TEXTE SOURCE
Question sur le dépistage.
Une question se pose au vu du bilan de l’activité de dépistage, qui s’est stabilisé autour de 5 millions depuis 2006 (4,9 millions en 2009) mais reste à un niveau élevé. À proposer le test à la population générale, « ne risque-t-on pas de multiplier les tests sans trouver davantage de personnes positives », questionnent France Lert et Gilles Pialoux. Plusieurs études du « BEH » permettent de lever cette crainte.
Environ 40 000 personnes ignorent encore leur séropositivité et la raison la plus fréquente du recours au dépistage parmi les 6 700 personnes qui ont découvert leur séropositivité en 2009 était la présence de signes cliniques (35 %) : 12 % à un stade symptomatique non-sida et 14 % très tardivement à un stade sida. Or, indiquent Françoise Cazein et coll., auteurs du bilan sur le dépistage, « pour la France métropolitaine, la corrélation constatée entre le nombre de sérologies par habitant et la proportion de diagnostics au stade de primo-infection ou en infection récente suggère un impact de l’activité de dépistage sur la précocité du diagnostic ».
L’étude de Yazdan Yazdanpanah et coll. suggère que la réalisation d’un test de dépistage proposé de manière ponctuelle à l’ensemble de la population améliore la survie comparée à la stratégie actuelle. La modélisation qu’ils ont réalisée montre que la réalisation d’un test VIH volontaire en routine dans la population française « réduit le délai entre l’infection et le diagnostic, augmente le taux de CD4 lors du diagnostic, améliore la survie des patients infectés, réduit les infections secondaires à dix ans pour un rapport coût-efficacité acceptable ». Toutefois, l’étude a aussi fixé les limites : au-delà d’un dispositif de rattrapage (tester les personnes qui ne l’ont jamais été), la stratégie devient peu performante. En revanche, « un dépistage plus fréquent se justifie d’un point de vue économique dans les populations qui présentent un risque plus élevé d’infection par le VIH », tels que les homosexuels, les usagers de drogues injectables et la population de Guyane.
Un engagement social fort.
Coût-efficace, le dépistage systématique est aussi bien accepté, comme le révèle l’étude d’acceptabilité et de faisabilité (ANRS/Sidaction) menée dans 27 services d’urgence d’Ile-de-France. Dans cette étude, la première de cette ampleur jamais réalisée, 6 consultants sur 10 ont accepté le dépistage par test rapide. La faisabilité a, quant à elle, été fonction du centre, les obstacles à la réalisation des tests dépendant surtout des possibilités d’organisation des services et des flux de consultants.
France Lert et Gille Pialoux soulignent « la nécessité absolue » de conserver le dépistage volontaire à l’initiative de la personne qui désire connaître son statut. Cette démarche doit rester « le cœur de la politique de dépistage », disent-ils, le dépistage à l’initiative du médecin « vient la compléter auprès des personnes moins averties et moins conscientes de leur possible exposition antérieure ». Les praticiens devront leur proposer le dépistage, « une majorité de médecins semblent prêts », signalent les éditorialistes.
Les résultats complémentaires de l’étude Prevagay confirmant la prévalence élevée (17 %) en dépit d’un recours élevé au dépistage au cours des derniers mois (62 %) avec 20 % qui ignorent leur séropositivité et des prises de risque multiples, soulignent le bien fondé du dépistage communautaire chez les homosexuels.
Dans leur éditorial, France Lert et Gilles Pialoux appellent à « un engagement social fort autour de la prévention ». Ils estiment que la remédicalisation de la prévention, le Test and Treat, actuellement au cœur des débats et des recherches, « n’est pas sans risque » si ces stratégies ne sont pas ancrées dans un tel engagement.

MATÉRIEL D'ÉTUDE
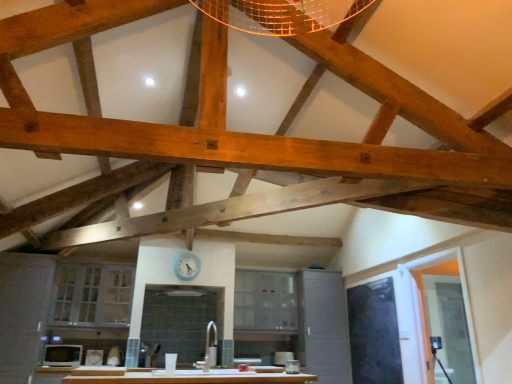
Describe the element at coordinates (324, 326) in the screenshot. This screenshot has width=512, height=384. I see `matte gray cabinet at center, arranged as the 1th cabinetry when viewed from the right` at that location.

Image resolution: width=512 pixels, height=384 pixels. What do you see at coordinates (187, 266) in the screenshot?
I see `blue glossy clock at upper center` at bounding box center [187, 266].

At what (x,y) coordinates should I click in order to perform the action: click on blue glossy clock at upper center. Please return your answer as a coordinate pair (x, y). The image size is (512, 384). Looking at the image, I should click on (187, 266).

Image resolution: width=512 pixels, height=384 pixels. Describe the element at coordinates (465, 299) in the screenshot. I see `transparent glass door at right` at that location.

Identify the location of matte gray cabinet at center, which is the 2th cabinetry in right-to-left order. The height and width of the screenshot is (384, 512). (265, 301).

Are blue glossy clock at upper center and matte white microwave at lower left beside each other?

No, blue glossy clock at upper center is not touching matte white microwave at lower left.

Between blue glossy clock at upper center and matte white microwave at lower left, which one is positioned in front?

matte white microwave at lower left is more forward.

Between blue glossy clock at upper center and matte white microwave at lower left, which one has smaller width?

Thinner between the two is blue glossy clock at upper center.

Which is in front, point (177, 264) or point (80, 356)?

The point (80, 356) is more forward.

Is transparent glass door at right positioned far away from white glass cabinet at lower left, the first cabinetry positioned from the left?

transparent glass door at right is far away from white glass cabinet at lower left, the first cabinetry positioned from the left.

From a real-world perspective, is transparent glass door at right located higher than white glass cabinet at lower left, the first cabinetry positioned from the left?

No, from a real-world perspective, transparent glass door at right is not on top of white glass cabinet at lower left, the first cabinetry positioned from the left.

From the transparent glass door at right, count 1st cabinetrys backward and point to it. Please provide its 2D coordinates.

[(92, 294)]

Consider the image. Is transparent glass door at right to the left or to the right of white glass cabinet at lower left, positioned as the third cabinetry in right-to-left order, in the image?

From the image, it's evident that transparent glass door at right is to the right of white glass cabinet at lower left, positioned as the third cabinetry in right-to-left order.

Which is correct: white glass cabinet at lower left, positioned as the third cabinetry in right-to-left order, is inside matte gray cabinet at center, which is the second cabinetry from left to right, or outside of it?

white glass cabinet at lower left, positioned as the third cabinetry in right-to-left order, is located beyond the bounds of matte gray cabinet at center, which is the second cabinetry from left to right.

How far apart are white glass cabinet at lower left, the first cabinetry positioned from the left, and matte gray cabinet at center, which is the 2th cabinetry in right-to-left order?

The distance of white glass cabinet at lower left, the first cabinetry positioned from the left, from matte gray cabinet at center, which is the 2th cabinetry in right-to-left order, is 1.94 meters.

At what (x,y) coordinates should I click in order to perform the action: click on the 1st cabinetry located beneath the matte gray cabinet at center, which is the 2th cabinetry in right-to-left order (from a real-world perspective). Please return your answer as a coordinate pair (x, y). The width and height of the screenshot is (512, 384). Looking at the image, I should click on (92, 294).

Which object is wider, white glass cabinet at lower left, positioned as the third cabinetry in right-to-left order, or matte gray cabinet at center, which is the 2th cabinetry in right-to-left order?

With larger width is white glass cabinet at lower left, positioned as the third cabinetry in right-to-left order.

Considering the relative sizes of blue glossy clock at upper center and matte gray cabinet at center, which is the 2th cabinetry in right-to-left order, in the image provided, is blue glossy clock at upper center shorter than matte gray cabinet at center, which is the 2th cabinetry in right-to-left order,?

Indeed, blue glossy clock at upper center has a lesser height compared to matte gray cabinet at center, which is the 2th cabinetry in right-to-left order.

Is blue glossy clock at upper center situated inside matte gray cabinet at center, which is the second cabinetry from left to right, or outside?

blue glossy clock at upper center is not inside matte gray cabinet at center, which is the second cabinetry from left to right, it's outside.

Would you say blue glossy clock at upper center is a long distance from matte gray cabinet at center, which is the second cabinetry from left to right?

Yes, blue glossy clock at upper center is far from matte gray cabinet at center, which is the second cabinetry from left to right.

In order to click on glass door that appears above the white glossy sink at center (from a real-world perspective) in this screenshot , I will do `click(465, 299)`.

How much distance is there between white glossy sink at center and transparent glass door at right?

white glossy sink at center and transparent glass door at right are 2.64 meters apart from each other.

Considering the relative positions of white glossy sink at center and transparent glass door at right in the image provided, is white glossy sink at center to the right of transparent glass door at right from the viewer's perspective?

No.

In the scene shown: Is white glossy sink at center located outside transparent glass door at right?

ÉNONCÉ
Répondez, s'il vous plaît, à ces questions sur le texte consacré au dépistage du VIH :
1. Combien de personnes ont découvert leur séropositivité en 2009 ?
2. Dans combien de services d'urgence d'Ile-de-France l'étude d'acceptabilité et de faisabilité a-t-elle été menée ?
3. Quelle prévalence l'étude Prevagay confirme-t-elle ?
Les données n'ont aucun rôle ici.

RÉPONSE
1. 6 700 personnes.
2. 27 services d'urgence.
3. 17 %.